• Your goal
Starting at the first line and ending at the line that contains "genus: Sloanea", write the lines out again with "collectors" switched to "gathered by" and everything else left as it is.

* START *

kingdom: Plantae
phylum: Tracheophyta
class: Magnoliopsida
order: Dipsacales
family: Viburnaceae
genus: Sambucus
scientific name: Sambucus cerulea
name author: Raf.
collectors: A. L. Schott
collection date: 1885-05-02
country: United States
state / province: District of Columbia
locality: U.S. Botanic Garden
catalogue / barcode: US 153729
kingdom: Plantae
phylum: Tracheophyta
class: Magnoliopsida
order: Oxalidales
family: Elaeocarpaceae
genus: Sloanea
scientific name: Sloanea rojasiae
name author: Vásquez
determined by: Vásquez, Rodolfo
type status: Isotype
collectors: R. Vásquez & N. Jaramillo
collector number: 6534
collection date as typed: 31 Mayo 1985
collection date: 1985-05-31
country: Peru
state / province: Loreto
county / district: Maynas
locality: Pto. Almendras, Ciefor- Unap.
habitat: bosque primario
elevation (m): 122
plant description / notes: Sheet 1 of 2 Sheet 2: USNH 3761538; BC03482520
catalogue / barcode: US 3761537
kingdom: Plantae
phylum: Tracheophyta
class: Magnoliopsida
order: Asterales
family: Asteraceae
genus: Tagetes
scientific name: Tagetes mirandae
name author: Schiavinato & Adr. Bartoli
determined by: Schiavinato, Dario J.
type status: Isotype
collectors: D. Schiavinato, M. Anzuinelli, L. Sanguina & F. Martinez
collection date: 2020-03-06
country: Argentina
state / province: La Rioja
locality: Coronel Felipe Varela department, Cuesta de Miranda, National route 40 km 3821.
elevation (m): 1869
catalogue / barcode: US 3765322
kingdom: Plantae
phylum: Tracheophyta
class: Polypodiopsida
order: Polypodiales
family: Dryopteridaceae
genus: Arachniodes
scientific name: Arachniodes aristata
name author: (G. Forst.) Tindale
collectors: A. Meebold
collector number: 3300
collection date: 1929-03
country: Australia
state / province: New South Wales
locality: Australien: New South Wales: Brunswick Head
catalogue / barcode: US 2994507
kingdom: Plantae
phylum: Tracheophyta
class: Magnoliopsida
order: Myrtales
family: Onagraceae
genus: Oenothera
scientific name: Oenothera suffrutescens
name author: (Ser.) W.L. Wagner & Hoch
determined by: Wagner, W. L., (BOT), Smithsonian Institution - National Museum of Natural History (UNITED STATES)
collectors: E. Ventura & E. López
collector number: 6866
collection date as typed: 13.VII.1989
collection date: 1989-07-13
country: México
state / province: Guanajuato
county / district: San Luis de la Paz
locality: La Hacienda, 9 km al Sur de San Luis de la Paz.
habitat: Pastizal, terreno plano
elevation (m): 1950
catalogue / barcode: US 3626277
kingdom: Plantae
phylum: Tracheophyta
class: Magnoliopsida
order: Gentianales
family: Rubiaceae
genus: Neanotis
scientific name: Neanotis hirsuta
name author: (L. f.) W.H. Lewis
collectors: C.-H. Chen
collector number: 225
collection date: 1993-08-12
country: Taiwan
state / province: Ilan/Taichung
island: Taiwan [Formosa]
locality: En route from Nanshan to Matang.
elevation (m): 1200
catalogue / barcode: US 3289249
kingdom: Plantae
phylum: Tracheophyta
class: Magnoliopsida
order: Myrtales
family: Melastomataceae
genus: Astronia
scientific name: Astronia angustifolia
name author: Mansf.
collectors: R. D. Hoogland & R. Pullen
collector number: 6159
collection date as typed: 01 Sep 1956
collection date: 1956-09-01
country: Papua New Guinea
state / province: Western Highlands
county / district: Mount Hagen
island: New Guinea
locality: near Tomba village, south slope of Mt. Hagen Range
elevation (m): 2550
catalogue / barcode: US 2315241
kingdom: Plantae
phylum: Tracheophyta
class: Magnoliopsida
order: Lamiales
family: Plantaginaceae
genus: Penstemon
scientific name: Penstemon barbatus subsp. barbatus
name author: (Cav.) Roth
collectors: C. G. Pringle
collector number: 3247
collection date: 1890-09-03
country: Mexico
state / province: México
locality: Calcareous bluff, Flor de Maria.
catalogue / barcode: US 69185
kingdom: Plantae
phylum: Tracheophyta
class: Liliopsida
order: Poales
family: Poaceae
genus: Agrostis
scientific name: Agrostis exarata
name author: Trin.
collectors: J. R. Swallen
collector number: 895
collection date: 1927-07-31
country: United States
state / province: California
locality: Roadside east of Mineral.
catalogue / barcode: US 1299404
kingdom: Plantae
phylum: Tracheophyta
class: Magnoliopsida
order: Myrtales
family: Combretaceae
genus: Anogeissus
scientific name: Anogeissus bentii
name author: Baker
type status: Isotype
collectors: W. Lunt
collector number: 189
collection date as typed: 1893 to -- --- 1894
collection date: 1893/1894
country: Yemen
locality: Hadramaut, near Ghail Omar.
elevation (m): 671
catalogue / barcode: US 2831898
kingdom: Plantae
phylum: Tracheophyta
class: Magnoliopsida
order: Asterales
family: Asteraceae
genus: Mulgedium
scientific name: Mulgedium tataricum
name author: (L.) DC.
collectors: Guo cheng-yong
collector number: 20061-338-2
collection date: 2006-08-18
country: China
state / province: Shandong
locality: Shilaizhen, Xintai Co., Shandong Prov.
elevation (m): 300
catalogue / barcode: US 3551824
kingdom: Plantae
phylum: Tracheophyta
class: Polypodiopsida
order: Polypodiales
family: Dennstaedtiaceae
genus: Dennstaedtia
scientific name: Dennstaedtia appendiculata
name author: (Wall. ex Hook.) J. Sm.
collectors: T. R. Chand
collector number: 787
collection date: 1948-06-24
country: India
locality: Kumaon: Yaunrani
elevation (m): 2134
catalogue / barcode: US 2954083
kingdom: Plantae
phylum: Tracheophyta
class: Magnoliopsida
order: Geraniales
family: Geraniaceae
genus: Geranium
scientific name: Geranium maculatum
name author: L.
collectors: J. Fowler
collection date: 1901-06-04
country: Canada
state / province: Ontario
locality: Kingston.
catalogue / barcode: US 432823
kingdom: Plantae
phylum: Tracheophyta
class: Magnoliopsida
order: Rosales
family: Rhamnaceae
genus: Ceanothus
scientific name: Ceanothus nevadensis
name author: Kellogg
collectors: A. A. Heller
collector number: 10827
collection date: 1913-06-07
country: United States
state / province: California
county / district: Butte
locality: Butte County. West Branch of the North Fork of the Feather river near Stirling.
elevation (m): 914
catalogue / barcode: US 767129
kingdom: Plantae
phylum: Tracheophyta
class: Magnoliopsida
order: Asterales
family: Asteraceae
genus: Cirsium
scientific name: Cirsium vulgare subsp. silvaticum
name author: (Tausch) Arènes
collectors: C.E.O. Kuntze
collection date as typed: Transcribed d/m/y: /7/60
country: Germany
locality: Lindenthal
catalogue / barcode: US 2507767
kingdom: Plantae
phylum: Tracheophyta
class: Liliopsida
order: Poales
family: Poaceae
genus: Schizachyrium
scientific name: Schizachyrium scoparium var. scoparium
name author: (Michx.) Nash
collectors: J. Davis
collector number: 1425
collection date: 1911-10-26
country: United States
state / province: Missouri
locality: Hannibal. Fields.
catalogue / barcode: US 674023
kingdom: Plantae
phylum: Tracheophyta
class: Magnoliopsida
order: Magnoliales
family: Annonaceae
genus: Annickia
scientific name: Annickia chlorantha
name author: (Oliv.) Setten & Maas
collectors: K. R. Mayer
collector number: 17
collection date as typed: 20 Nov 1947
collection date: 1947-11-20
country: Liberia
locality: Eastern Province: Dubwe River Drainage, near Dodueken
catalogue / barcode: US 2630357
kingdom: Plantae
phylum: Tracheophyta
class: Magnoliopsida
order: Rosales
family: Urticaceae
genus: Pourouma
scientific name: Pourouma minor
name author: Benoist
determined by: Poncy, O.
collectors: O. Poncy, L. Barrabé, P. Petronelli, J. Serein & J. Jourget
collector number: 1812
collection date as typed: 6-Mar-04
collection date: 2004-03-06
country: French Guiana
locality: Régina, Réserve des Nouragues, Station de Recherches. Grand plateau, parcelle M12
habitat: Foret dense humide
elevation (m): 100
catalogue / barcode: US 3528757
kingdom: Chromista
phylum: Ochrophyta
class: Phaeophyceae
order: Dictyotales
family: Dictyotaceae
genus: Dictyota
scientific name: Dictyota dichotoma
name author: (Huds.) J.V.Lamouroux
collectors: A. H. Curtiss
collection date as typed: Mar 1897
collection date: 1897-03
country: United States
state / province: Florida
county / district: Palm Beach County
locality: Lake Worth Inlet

* END *

• Exercise answer
kingdom: Plantae
phylum: Tracheophyta
class: Magnoliopsida
order: Dipsacales
family: Viburnaceae
genus: Sambucus
scientific name: Sambucus cerulea
name author: Raf.
gathered by: A. L. Schott
collection date: 1885-05-02
country: United States
state / province: District of Columbia
locality: U.S. Botanic Garden
catalogue / barcode: US 153729
kingdom: Plantae
phylum: Tracheophyta
class: Magnoliopsida
order: Oxalidales
family: Elaeocarpaceae
genus: Sloanea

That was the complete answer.